━━━━━ Data extract ━━━━━

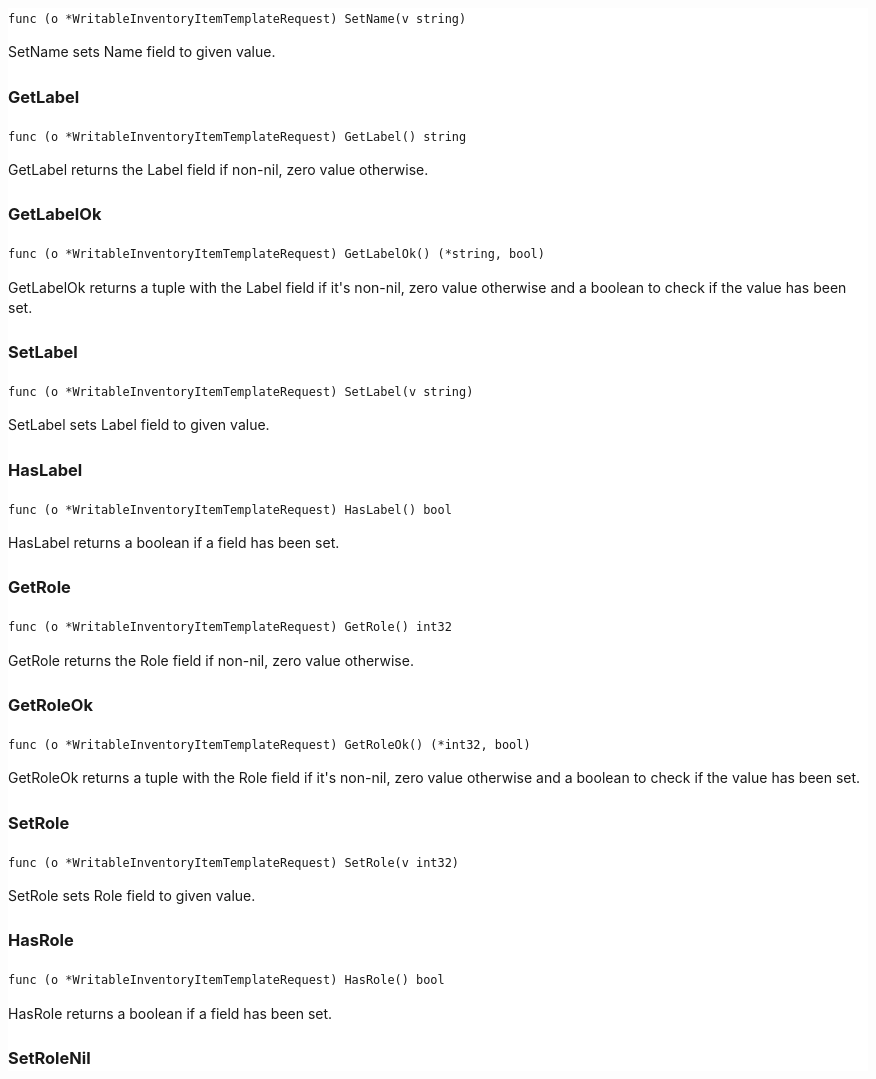 `func (o *WritableInventoryItemTemplateRequest) SetName(v string)`

SetName sets Name field to given value.


### GetLabel

`func (o *WritableInventoryItemTemplateRequest) GetLabel() string`

GetLabel returns the Label field if non-nil, zero value otherwise.

### GetLabelOk

`func (o *WritableInventoryItemTemplateRequest) GetLabelOk() (*string, bool)`

GetLabelOk returns a tuple with the Label field if it's non-nil, zero value otherwise
and a boolean to check if the value has been set.

### SetLabel

`func (o *WritableInventoryItemTemplateRequest) SetLabel(v string)`

SetLabel sets Label field to given value.

### HasLabel

`func (o *WritableInventoryItemTemplateRequest) HasLabel() bool`

HasLabel returns a boolean if a field has been set.

### GetRole

`func (o *WritableInventoryItemTemplateRequest) GetRole() int32`

GetRole returns the Role field if non-nil, zero value otherwise.

### GetRoleOk

`func (o *WritableInventoryItemTemplateRequest) GetRoleOk() (*int32, bool)`

GetRoleOk returns a tuple with the Role field if it's non-nil, zero value otherwise
and a boolean to check if the value has been set.

### SetRole

`func (o *WritableInventoryItemTemplateRequest) SetRole(v int32)`

SetRole sets Role field to given value.

### HasRole

`func (o *WritableInventoryItemTemplateRequest) HasRole() bool`

HasRole returns a boolean if a field has been set.

### SetRoleNil
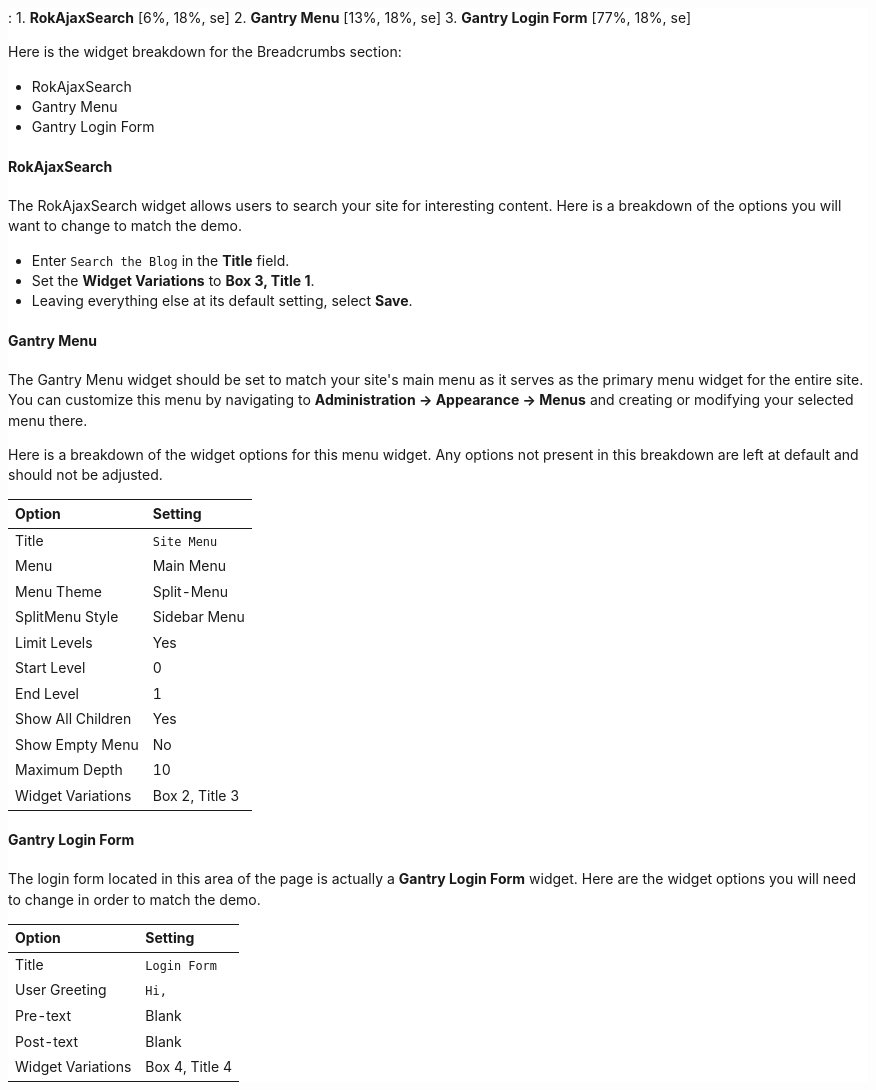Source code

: :   1. **RokAjaxSearch** [6%, 18%, se]
    2. **Gantry Menu** [13%, 18%, se]
    3. **Gantry Login Form** [77%, 18%, se]

Here is the widget breakdown for the Breadcrumbs section:

* RokAjaxSearch
* Gantry Menu
* Gantry Login Form

#### RokAjaxSearch

The RokAjaxSearch widget allows users to search your site for interesting content. Here is a breakdown of the options you will want to change to match the demo.

* Enter `Search the Blog` in the **Title** field.
* Set the **Widget Variations** to **Box 3, Title 1**.
* Leaving everything else at its default setting, select **Save**.

#### Gantry Menu

The Gantry Menu widget should be set to match your site's main menu as it serves as the primary menu widget for the entire site. You can customize this menu by navigating to **Administration -> Appearance -> Menus** and creating or modifying your selected menu there.

Here is a breakdown of the widget options for this menu widget. Any options not present in this breakdown are left at default and should not be adjusted.

| Option            | Setting        |
| :----------       | :----------    |
| Title             | `Site Menu`    |
| Menu              | Main Menu      |
| Menu Theme        | Split-Menu     |
| SplitMenu Style   | Sidebar Menu   |
| Limit Levels      | Yes            |
| Start Level       | 0              |
| End Level         | 1              |
| Show All Children | Yes            |
| Show Empty Menu   | No             |
| Maximum Depth     | 10             |
| Widget Variations | Box 2, Title 3 |

#### Gantry Login Form

The login form located in this area of the page is actually a **Gantry Login Form** widget. Here are the widget options you will need to change in order to match the demo.

| Option            | Setting        |
| :----------       | :----------    |
| Title             | `Login Form`   |
| User Greeting     | `Hi,`          |
| Pre-text          | Blank          |
| Post-text         | Blank          |
| Widget Variations | Box 4, Title 4 |
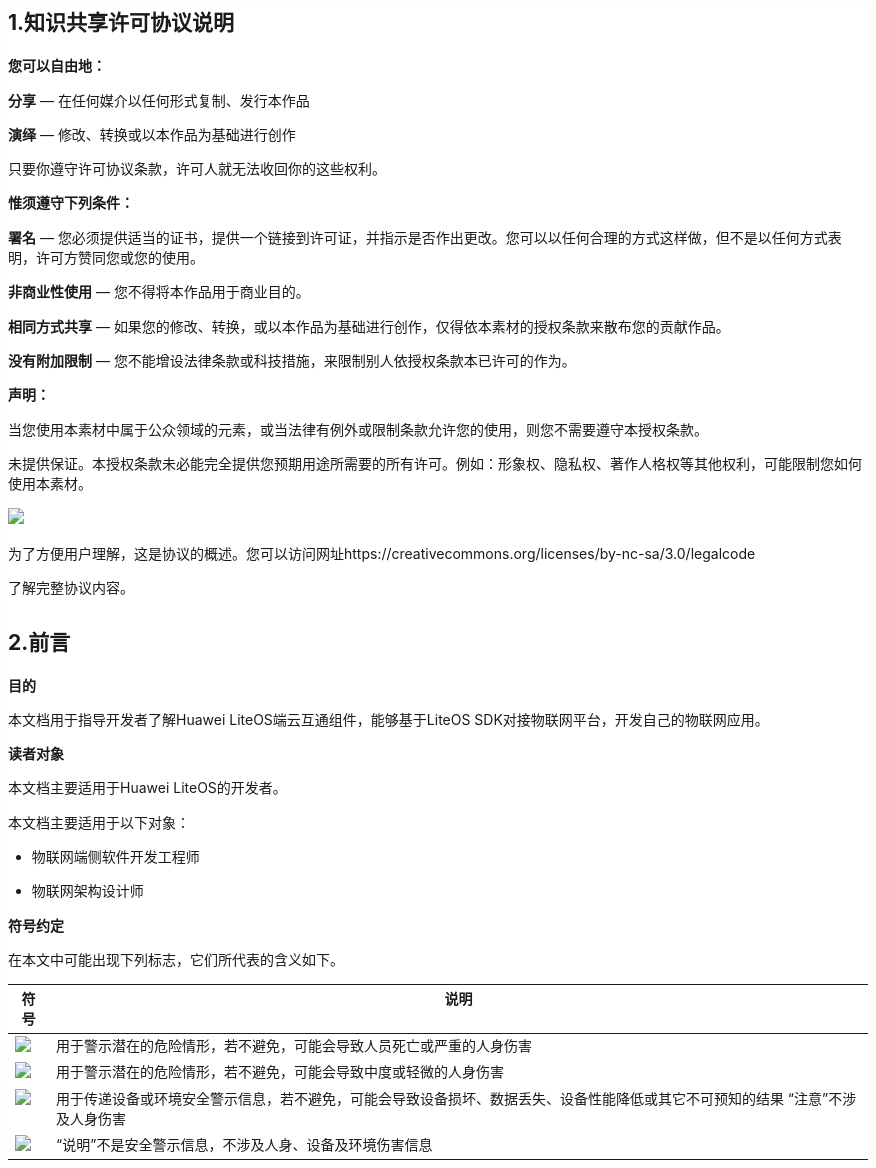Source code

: <h2 id="1">1.知识共享许可协议说明</h2>

**您可以自由地：**

**分享** — 在任何媒介以任何形式复制、发行本作品

**演绎** — 修改、转换或以本作品为基础进行创作

只要你遵守许可协议条款，许可人就无法收回你的这些权利。

**惟须遵守下列条件：**

**署名** —
您必须提供适当的证书，提供一个链接到许可证，并指示是否作出更改。您可以以任何合理的方式这样做，但不是以任何方式表明，许可方赞同您或您的使用。

**非商业性使用** — 您不得将本作品用于商业目的。

**相同方式共享** —
如果您的修改、转换，或以本作品为基础进行创作，仅得依本素材的授权条款来散布您的贡献作品。

**没有附加限制** —
您不能增设法律条款或科技措施，来限制别人依授权条款本已许可的作为。

**声明：**

当您使用本素材中属于公众领域的元素，或当法律有例外或限制条款允许您的使用，则您不需要遵守本授权条款。

未提供保证。本授权条款未必能完全提供您预期用途所需要的所有许可。例如：形象权、隐私权、著作人格权等其他权利，可能限制您如何使用本素材。

![](./meta/SDKGuide_AgentTiny/1.png)

为了方便用户理解，这是协议的概述。您可以访问网址https://creativecommons.org/licenses/by-nc-sa/3.0/legalcode

了解完整协议内容。

<h2 id="2">2.前言</h2>

**目的**

本文档用于指导开发者了解Huawei LiteOS端云互通组件，能够基于LiteOS
SDK对接物联网平台，开发自己的物联网应用。

**读者对象**

本文档主要适用于Huawei LiteOS的开发者。

本文档主要适用于以下对象：

* 物联网端侧软件开发工程师

* 物联网架构设计师

**符号约定**

在本文中可能出现下列标志，它们所代表的含义如下。

| 符号                                       | 说明                                                                                                                          |
|--------------------------------------------|-------------------------------------------------------------------------------------------------------------------------------|
| ![](./meta/SDKGuide_AgentTiny/3.png)   | 用于警示潜在的危险情形，若不避免，可能会导致人员死亡或严重的人身伤害                                                          |
| ![](./meta/SDKGuide_AgentTiny/4.png)   | 用于警示潜在的危险情形，若不避免，可能会导致中度或轻微的人身伤害                                                              |
| ![](./meta/SDKGuide_AgentTiny/5.png)   | 用于传递设备或环境安全警示信息，若不避免，可能会导致设备损坏、数据丢失、设备性能降低或其它不可预知的结果 “注意”不涉及人身伤害 |
| ![](./meta/SDKGuide_AgentTiny/6.gif)   | “说明”不是安全警示信息，不涉及人身、设备及环境伤害信息                                                                        |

━━━━━

> Task directions:
The lines above must be transcribed exactly, with every picture left out.

> Result of this task:
 `func (o *WritableInventoryItemTemplateRequest) SetName(v string)`

SetName sets Name field to given value.


### GetLabel

`func (o *WritableInventoryItemTemplateRequest) GetLabel() string`

GetLabel returns the Label field if non-nil, zero value otherwise.

### GetLabelOk

`func (o *WritableInventoryItemTemplateRequest) GetLabelOk() (*string, bool)`

GetLabelOk returns a tuple with the Label field if it's non-nil, zero value otherwise
and a boolean to check if the value has been set.

### SetLabel

`func (o *WritableInventoryItemTemplateRequest) SetLabel(v string)`

SetLabel sets Label field to given value.

### HasLabel

`func (o *WritableInventoryItemTemplateRequest) HasLabel() bool`

HasLabel returns a boolean if a field has been set.

### GetRole

`func (o *WritableInventoryItemTemplateRequest) GetRole() int32`

GetRole returns the Role field if non-nil, zero value otherwise.

### GetRoleOk

`func (o *WritableInventoryItemTemplateRequest) GetRoleOk() (*int32, bool)`

GetRoleOk returns a tuple with the Role field if it's non-nil, zero value otherwise
and a boolean to check if the value has been set.

### SetRole

`func (o *WritableInventoryItemTemplateRequest) SetRole(v int32)`

SetRole sets Role field to given value.

### HasRole

`func (o *WritableInventoryItemTemplateRequest) HasRole() bool`

HasRole returns a boolean if a field has been set.

### SetRoleNil
Source code

: :   1. **RokAjaxSearch** [6%, 18%, se]
    2. **Gantry Menu** [13%, 18%, se]
    3. **Gantry Login Form** [77%, 18%, se]

Here is the widget breakdown for the Breadcrumbs section:

* RokAjaxSearch
* Gantry Menu
* Gantry Login Form

#### RokAjaxSearch

The RokAjaxSearch widget allows users to search your site for interesting content. Here is a breakdown of the options you will want to change to match the demo.

* Enter `Search the Blog` in the **Title** field.
* Set the **Widget Variations** to **Box 3, Title 1**.
* Leaving everything else at its default setting, select **Save**.

#### Gantry Menu

The Gantry Menu widget should be set to match your site's main menu as it serves as the primary menu widget for the entire site. You can customize this menu by navigating to **Administration -> Appearance -> Menus** and creating or modifying your selected menu there.

Here is a breakdown of the widget options for this menu widget. Any options not present in this breakdown are left at default and should not be adjusted.

| Option            | Setting        |
| :----------       | :----------    |
| Title             | `Site Menu`    |
| Menu              | Main Menu      |
| Menu Theme        | Split-Menu     |
| SplitMenu Style   | Sidebar Menu   |
| Limit Levels      | Yes            |
| Start Level       | 0              |
| End Level         | 1              |
| Show All Children | Yes            |
| Show Empty Menu   | No             |
| Maximum Depth     | 10             |
| Widget Variations | Box 2, Title 3 |

#### Gantry Login Form

The login form located in this area of the page is actually a **Gantry Login Form** widget. Here are the widget options you will need to change in order to match the demo.

| Option            | Setting        |
| :----------       | :----------    |
| Title             | `Login Form`   |
| User Greeting     | `Hi,`          |
| Pre-text          | Blank          |
| Post-text         | Blank          |
| Widget Variations | Box 4, Title 4 |
Source code

: <h2 id="1">1.知识共享许可协议说明</h2>

**您可以自由地：**

**分享** — 在任何媒介以任何形式复制、发行本作品

**演绎** — 修改、转换或以本作品为基础进行创作

只要你遵守许可协议条款，许可人就无法收回你的这些权利。

**惟须遵守下列条件：**

**署名** —
您必须提供适当的证书，提供一个链接到许可证，并指示是否作出更改。您可以以任何合理的方式这样做，但不是以任何方式表明，许可方赞同您或您的使用。

**非商业性使用** — 您不得将本作品用于商业目的。

**相同方式共享** —
如果您的修改、转换，或以本作品为基础进行创作，仅得依本素材的授权条款来散布您的贡献作品。

**没有附加限制** —
您不能增设法律条款或科技措施，来限制别人依授权条款本已许可的作为。

**声明：**

当您使用本素材中属于公众领域的元素，或当法律有例外或限制条款允许您的使用，则您不需要遵守本授权条款。

未提供保证。本授权条款未必能完全提供您预期用途所需要的所有许可。例如：形象权、隐私权、著作人格权等其他权利，可能限制您如何使用本素材。

![](./meta/SDKGuide_AgentTiny/1.png)

为了方便用户理解，这是协议的概述。您可以访问网址https://creativecommons.org/licenses/by-nc-sa/3.0/legalcode

了解完整协议内容。

<h2 id="2">2.前言</h2>

**目的**

本文档用于指导开发者了解Huawei LiteOS端云互通组件，能够基于LiteOS
SDK对接物联网平台，开发自己的物联网应用。

**读者对象**

本文档主要适用于Huawei LiteOS的开发者。

本文档主要适用于以下对象：

* 物联网端侧软件开发工程师

* 物联网架构设计师

**符号约定**

在本文中可能出现下列标志，它们所代表的含义如下。

| 符号                                       | 说明                                                                                                                          |
|--------------------------------------------|-------------------------------------------------------------------------------------------------------------------------------|
| ![](./meta/SDKGuide_AgentTiny/3.png)   | 用于警示潜在的危险情形，若不避免，可能会导致人员死亡或严重的人身伤害                                                          |
| ![](./meta/SDKGuide_AgentTiny/4.png)   | 用于警示潜在的危险情形，若不避免，可能会导致中度或轻微的人身伤害                                                              |
| ![](./meta/SDKGuide_AgentTiny/5.png)   | 用于传递设备或环境安全警示信息，若不避免，可能会导致设备损坏、数据丢失、设备性能降低或其它不可预知的结果 “注意”不涉及人身伤害 |
| ![](./meta/SDKGuide_AgentTiny/6.gif)   | “说明”不是安全警示信息，不涉及人身、设备及环境伤害信息                                                                        |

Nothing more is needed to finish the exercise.